En una nota publicada el sábado, Slok señaló que las estimaciones de Wall Street sitúan el volumen de deuda de grado de inversión que se emitirá este año en hasta 2,25 billones de dólares.
Este aumento se debe, en gran medida, al auge de la inteligencia artificial, que impulsa a las empresas, incluyendo a los grandes proveedores de servicios en la nube y a firmas relacionadas, a acceder al mercado de bonos para financiar inversiones masivas en centros de datos y otras infraestructuras.
“El significativo incremento en la emisión de bonos por parte de los grandes proveedores de servicios en la nube plantea interrogantes sobre quién será el comprador marginal de estos títulos”, afirmó Slok. “¿Provendrá de compras del Tesoro, lo que presionaría al alza el nivel de las tasas? ¿O podría provenir de compras de hipotecas, aumentando la presión sobre los diferenciales hipotecarios?”

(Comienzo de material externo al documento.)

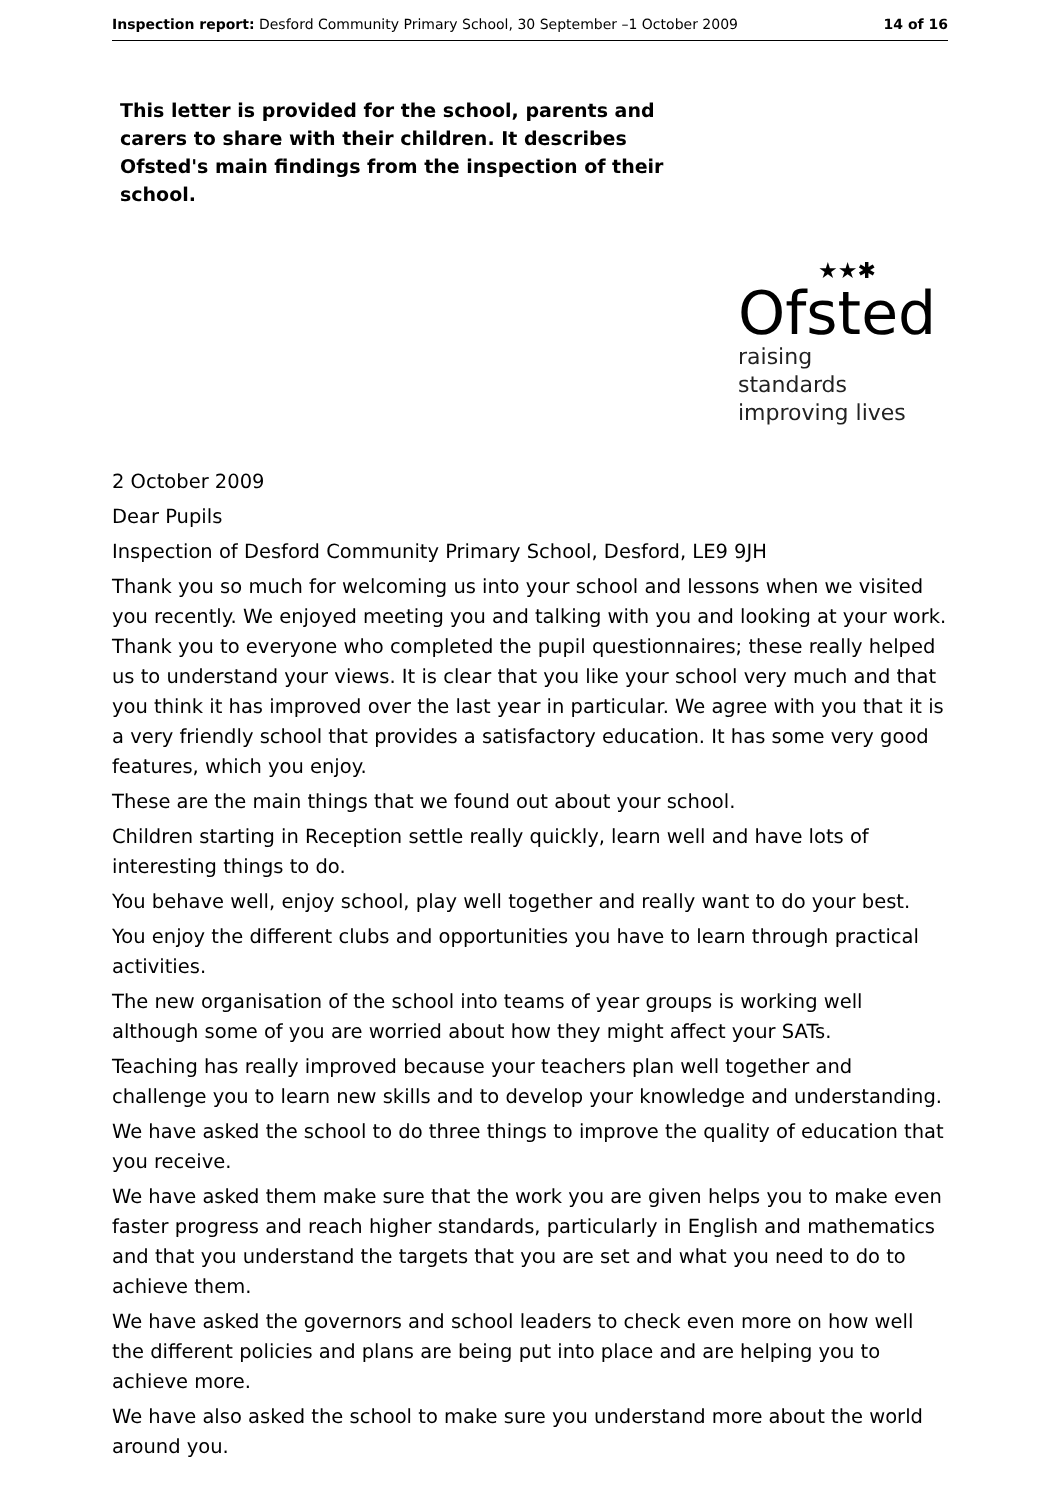Inspection report: Desford Community Primary School, 30 September –1 October 2009 14 of 16
This letter is provided for the school, parents and carers to share with their children. It describes Ofsted's main findings from the inspection of their school.
★★✱
Ofsted
raising standards
improving lives
2 October 2009
Dear Pupils
Inspection of Desford Community Primary School, Desford, LE9 9JH
Thank you so much for welcoming us into your school and lessons when we visited you recently. We enjoyed meeting you and talking with you and looking at your work. Thank you to everyone who completed the pupil questionnaires; these really helped us to understand your views. It is clear that you like your school very much and that you think it has improved over the last year in particular. We agree with you that it is a very friendly school that provides a satisfactory education. It has some very good features, which you enjoy.
These are the main things that we found out about your school.
Children starting in Reception settle really quickly, learn well and have lots of interesting things to do.
You behave well, enjoy school, play well together and really want to do your best.
You enjoy the different clubs and opportunities you have to learn through practical activities.
The new organisation of the school into teams of year groups is working well although some of you are worried about how they might affect your SATs.
Teaching has really improved because your teachers plan well together and challenge you to learn new skills and to develop your knowledge and understanding.
We have asked the school to do three things to improve the quality of education that you receive.
We have asked them make sure that the work you are given helps you to make even faster progress and reach higher standards, particularly in English and mathematics and that you understand the targets that you are set and what you need to do to achieve them.
We have asked the governors and school leaders to check even more on how well the different policies and plans are being put into place and are helping you to achieve more.
We have also asked the school to make sure you understand more about the world around you.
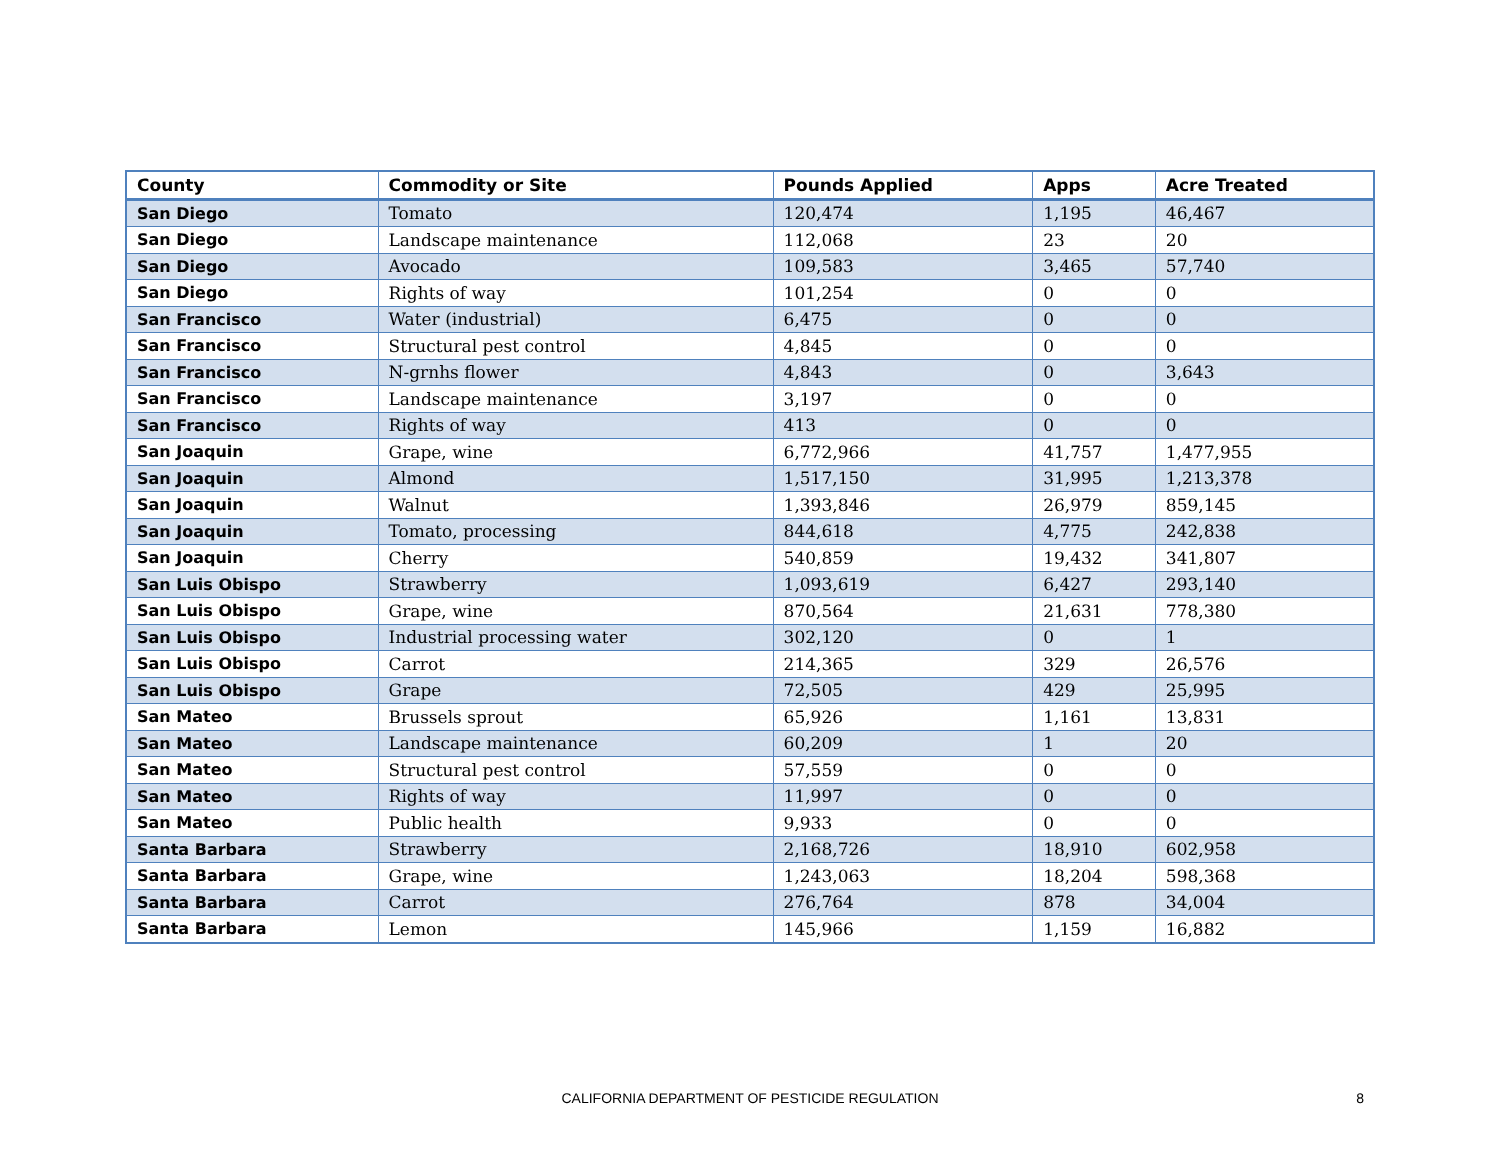| County | Commodity or Site | Pounds Applied | Apps | Acre Treated |
| --- | --- | --- | --- | --- |
| San Diego | Tomato | 120,474 | 1,195 | 46,467 |
| San Diego | Landscape maintenance | 112,068 | 23 | 20 |
| San Diego | Avocado | 109,583 | 3,465 | 57,740 |
| San Diego | Rights of way | 101,254 | 0 | 0 |
| San Francisco | Water (industrial) | 6,475 | 0 | 0 |
| San Francisco | Structural pest control | 4,845 | 0 | 0 |
| San Francisco | N-grnhs flower | 4,843 | 0 | 3,643 |
| San Francisco | Landscape maintenance | 3,197 | 0 | 0 |
| San Francisco | Rights of way | 413 | 0 | 0 |
| San Joaquin | Grape, wine | 6,772,966 | 41,757 | 1,477,955 |
| San Joaquin | Almond | 1,517,150 | 31,995 | 1,213,378 |
| San Joaquin | Walnut | 1,393,846 | 26,979 | 859,145 |
| San Joaquin | Tomato, processing | 844,618 | 4,775 | 242,838 |
| San Joaquin | Cherry | 540,859 | 19,432 | 341,807 |
| San Luis Obispo | Strawberry | 1,093,619 | 6,427 | 293,140 |
| San Luis Obispo | Grape, wine | 870,564 | 21,631 | 778,380 |
| San Luis Obispo | Industrial processing water | 302,120 | 0 | 1 |
| San Luis Obispo | Carrot | 214,365 | 329 | 26,576 |
| San Luis Obispo | Grape | 72,505 | 429 | 25,995 |
| San Mateo | Brussels sprout | 65,926 | 1,161 | 13,831 |
| San Mateo | Landscape maintenance | 60,209 | 1 | 20 |
| San Mateo | Structural pest control | 57,559 | 0 | 0 |
| San Mateo | Rights of way | 11,997 | 0 | 0 |
| San Mateo | Public health | 9,933 | 0 | 0 |
| Santa Barbara | Strawberry | 2,168,726 | 18,910 | 602,958 |
| Santa Barbara | Grape, wine | 1,243,063 | 18,204 | 598,368 |
| Santa Barbara | Carrot | 276,764 | 878 | 34,004 |
| Santa Barbara | Lemon | 145,966 | 1,159 | 16,882 |
CALIFORNIA DEPARTMENT OF PESTICIDE REGULATION
8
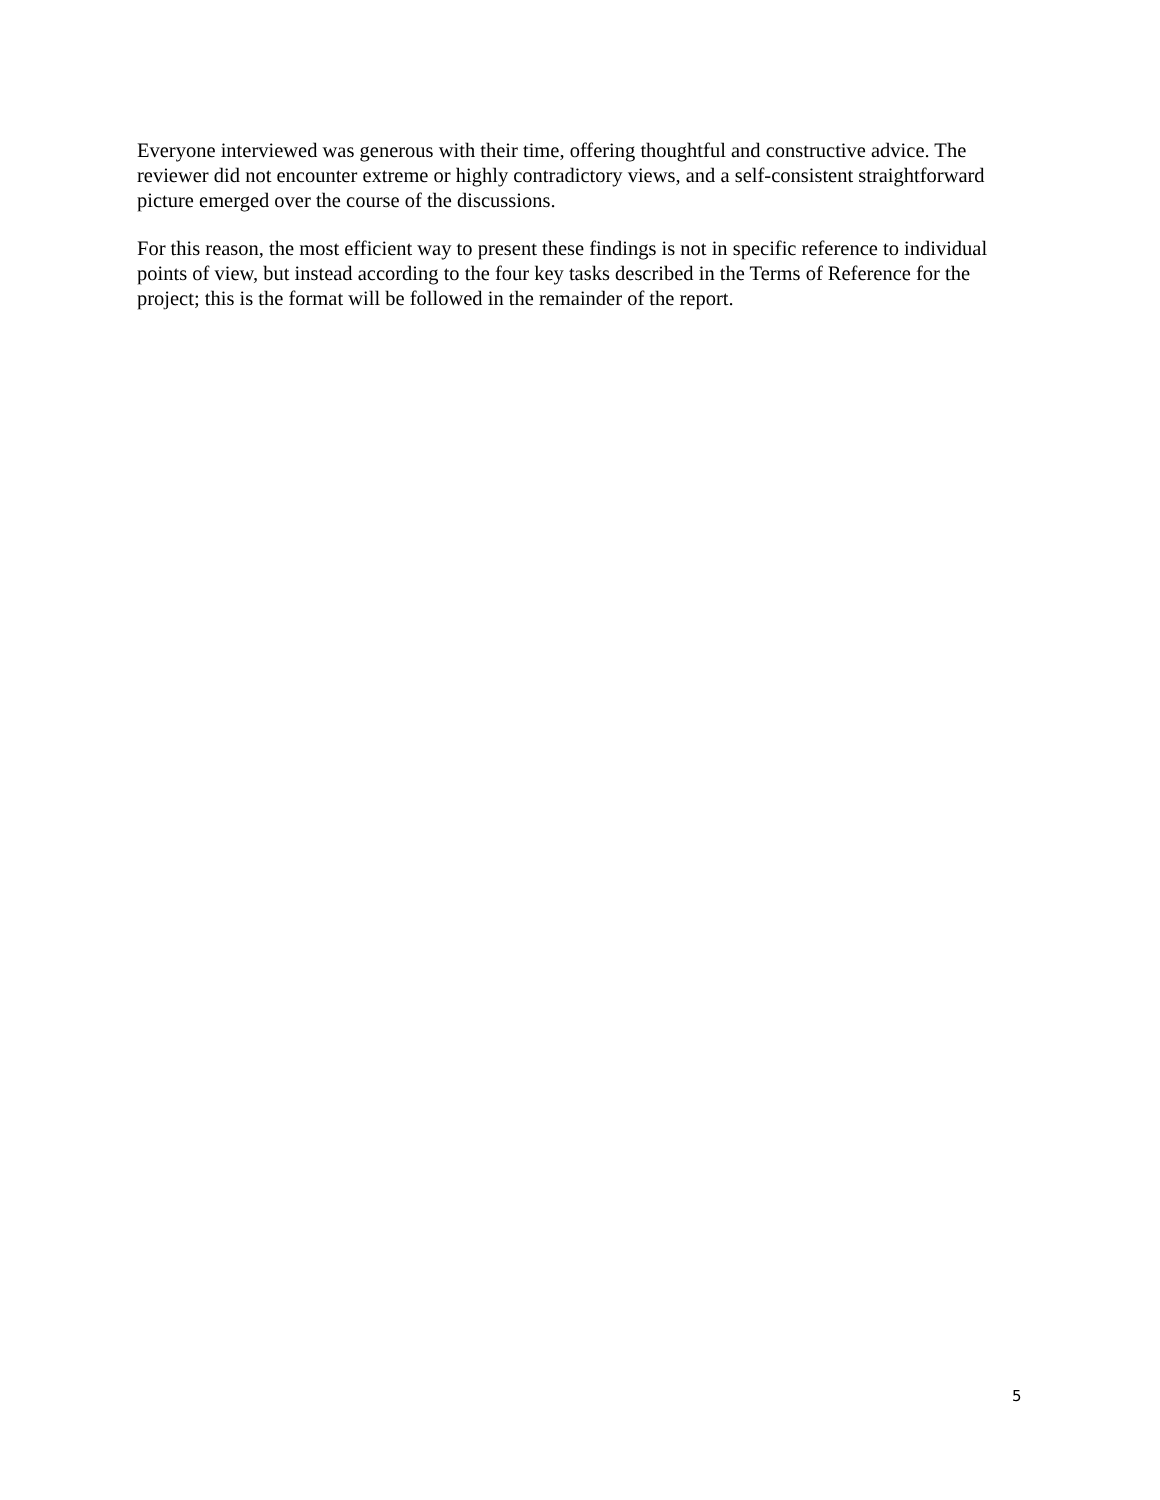Everyone interviewed was generous with their time, offering thoughtful and constructive advice. The reviewer did not encounter extreme or highly contradictory views, and a self-consistent straightforward picture emerged over the course of the discussions.
For this reason, the most efficient way to present these findings is not in specific reference to individual points of view, but instead according to the four key tasks described in the Terms of Reference for the project; this is the format will be followed in the remainder of the report.
5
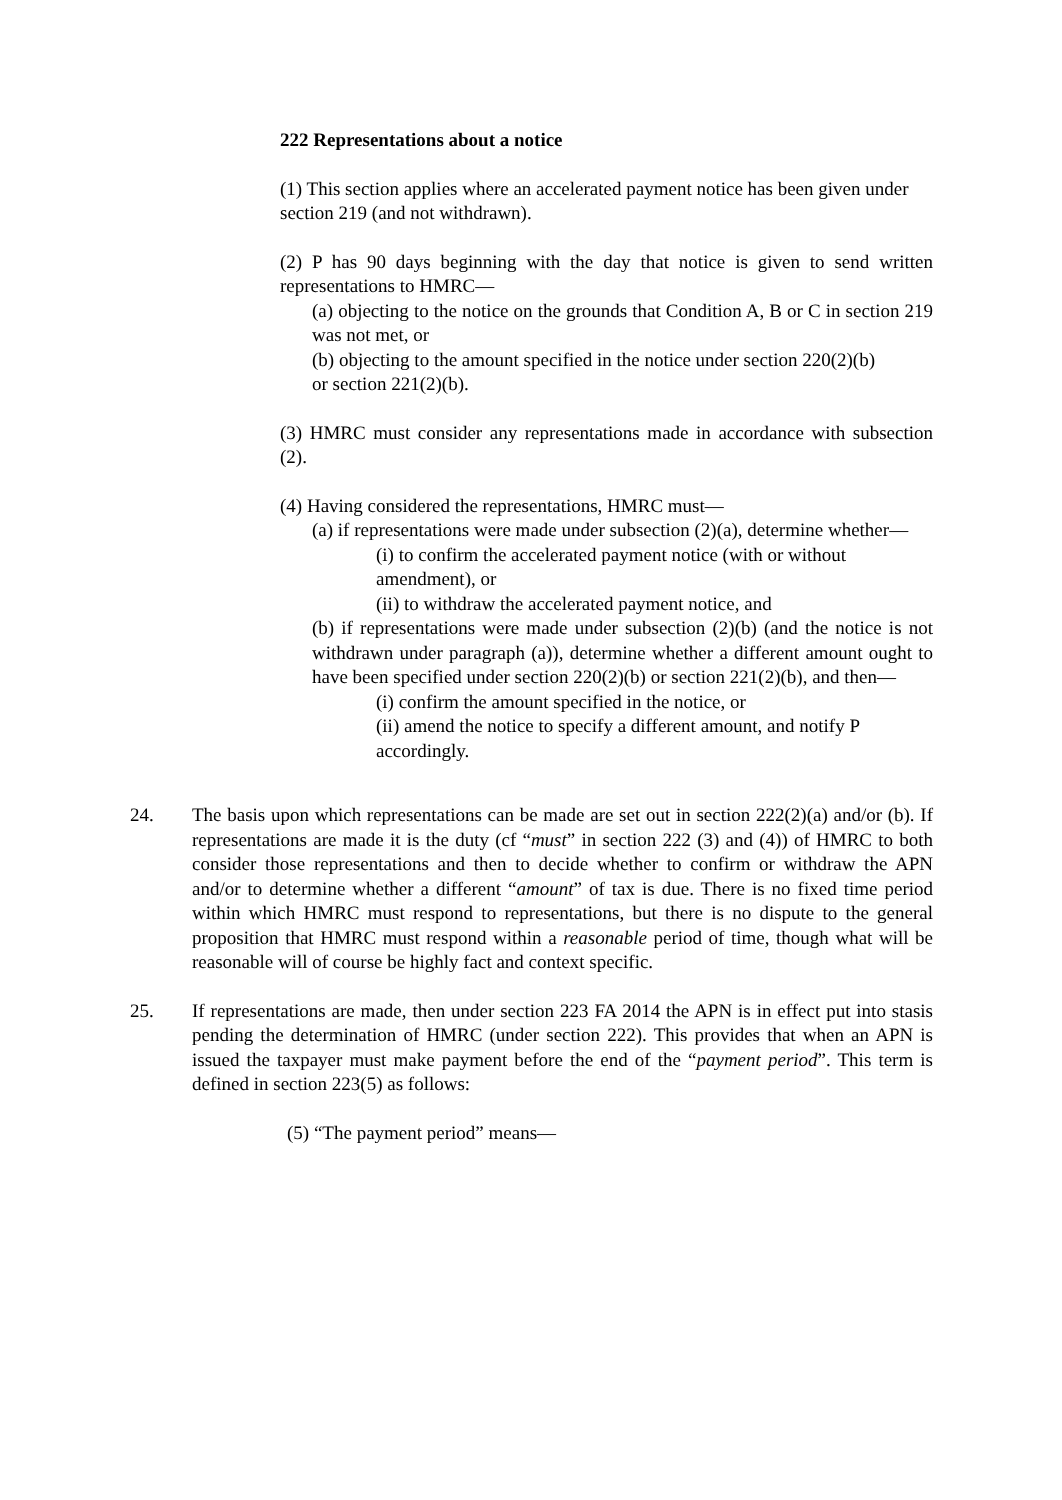222 Representations about a notice
(1) This section applies where an accelerated payment notice has been given under
section 219 (and not withdrawn).
(2) P has 90 days beginning with the day that notice is given to send written representations to HMRC—
(a) objecting to the notice on the grounds that Condition A, B or C in section 219 was not met, or
(b) objecting to the amount specified in the notice under section 220(2)(b)
or section 221(2)(b).
(3) HMRC must consider any representations made in accordance with subsection (2).
(4) Having considered the representations, HMRC must—
(a) if representations were made under subsection (2)(a), determine whether—
(i) to confirm the accelerated payment notice (with or without amendment), or
(ii) to withdraw the accelerated payment notice, and
(b) if representations were made under subsection (2)(b) (and the notice is not withdrawn under paragraph (a)), determine whether a different amount ought to have been specified under section 220(2)(b) or section 221(2)(b), and then—
(i) confirm the amount specified in the notice, or
(ii) amend the notice to specify a different amount, and notify P accordingly.
24. The basis upon which representations can be made are set out in section 222(2)(a) and/or (b). If representations are made it is the duty (cf “must” in section 222 (3) and (4)) of HMRC to both consider those representations and then to decide whether to confirm or withdraw the APN and/or to determine whether a different “amount” of tax is due. There is no fixed time period within which HMRC must respond to representations, but there is no dispute to the general proposition that HMRC must respond within a reasonable period of time, though what will be reasonable will of course be highly fact and context specific.
25. If representations are made, then under section 223 FA 2014 the APN is in effect put into stasis pending the determination of HMRC (under section 222). This provides that when an APN is issued the taxpayer must make payment before the end of the “payment period”. This term is defined in section 223(5) as follows:
(5) “The payment period” means—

Con una deuda estadounidense que supera los 38 billones de dólares, el gobierno federal ya ha tomado prestados 601.000 millones de dólares en los primeros tres meses del año fiscal 2026, que comenzó en octubre de 2025, según los últimos datos de la Oficina de Presupuesto del Congreso.
Esta cifra es 110.000 millones de dólares inferior al déficit del mismo período del año anterior, ya que los aranceles ayudaron a que los ingresos superaran los gastos. Sin embargo, la Corte Suprema podría anular pronto los aranceles globales del presidente Donald Trump, y la temporada de impuestos de este año debería generar un aumento de los reembolsos debido a las nuevas reducciones fiscales contempladas en la Ley One Big Beautiful Bill.
Mientras tanto, Trump ha prometido aumentar el gasto en defensa a 1,5 billones de dólares anuales, frente al billón actual, lo que podría agravar aún más los déficits presupuestarios federales.
A pesar de las recientes reducciones de tasas de interés por parte de la Reserva Federal, los rendimientos del Tesoro se mantienen en niveles similares a los de principios de septiembre, lo que sugiere que el gobierno no experimentará un alivio significativo en los costos de servicio de la deuda, que también contribuyen al aumento del déficit.
“En resumen, el volumen de productos de renta fija que llegan al mercado este año es considerable y es probable que ejerza presión al alza sobre las tasas y los diferenciales de crédito a lo largo de 2026”, concluyó Slok.
Para garantizar una demanda suficiente entre los inversores en bonos, los rendimientos del Tesoro deben seguir siendo atractivos en comparación con la competencia. No lograr atraer a suficientes inversores aumenta el riesgo de lo que se conoce como dominación fiscal, o cuando un banco central debe intervenir para financiar déficits crecientes.
Esta es la advertencia que lanzó la exsecretaria del Tesoro Janet Yellen el fin de semana pasado, durante un panel organizado por la Asociación Económica Estadounidense.
“Las condiciones previas para la dominación fiscal se están fortaleciendo claramente”, afirmó, señalando que la deuda sigue una trayectoria ascendente pronunciada hacia el 150% del PIB en las próximas tres décadas.